In the records below, which lines include "like"? Copy them.

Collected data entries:
::::::

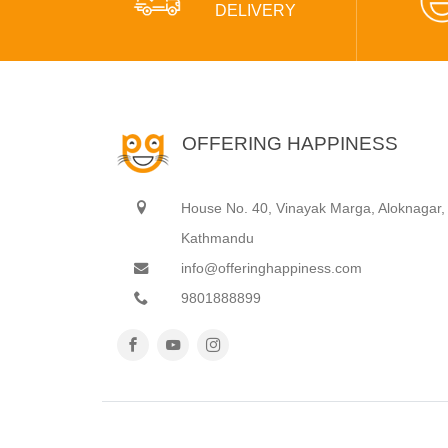
DELIVERY
OFFERING HAPPINESS
House No. 40, Vinayak Marga, Aloknagar,
Kathmandu
info@offeringhappiness.com
9801888899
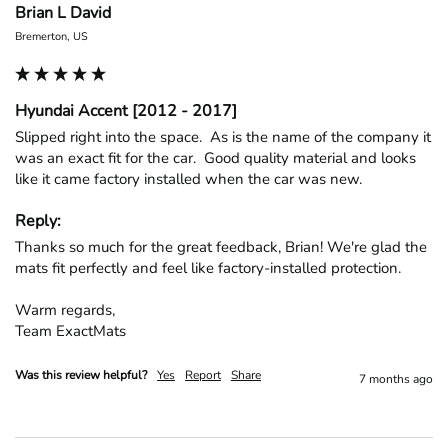
Brian L David
Bremerton, US
Hyundai Accent [2012 - 2017]
Slipped right into the space.  As is the name of the company it 
was an exact fit for the car.  Good quality material and looks 
like it came factory installed when the car was new.
Reply:
Thanks so much for the great feedback, Brian! We're glad the 
mats fit perfectly and feel like factory-installed protection.

Warm regards,

Team ExactMats
Was this review helpful?
Yes
Report
Share
7 months ago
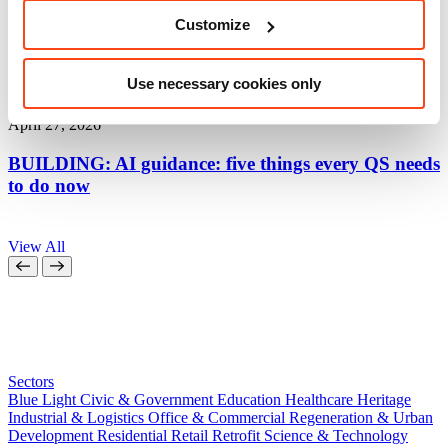
Customize
Use necessary cookies only
Thought Leadership
April 27, 2026
A
BUILDING: AI guidance: five things every QS needs
to do now
a
View All
Sectors
Blue Light
Civic & Government
Education
Healthcare
Heritage
Industrial & Logistics
Office & Commercial
Regeneration & Urban
Development
Residential
Retail
Retrofit
Science & Technology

::::::

» Expected output:
like it came factory installed when the car was new.
mats fit perfectly and feel like factory-installed protection.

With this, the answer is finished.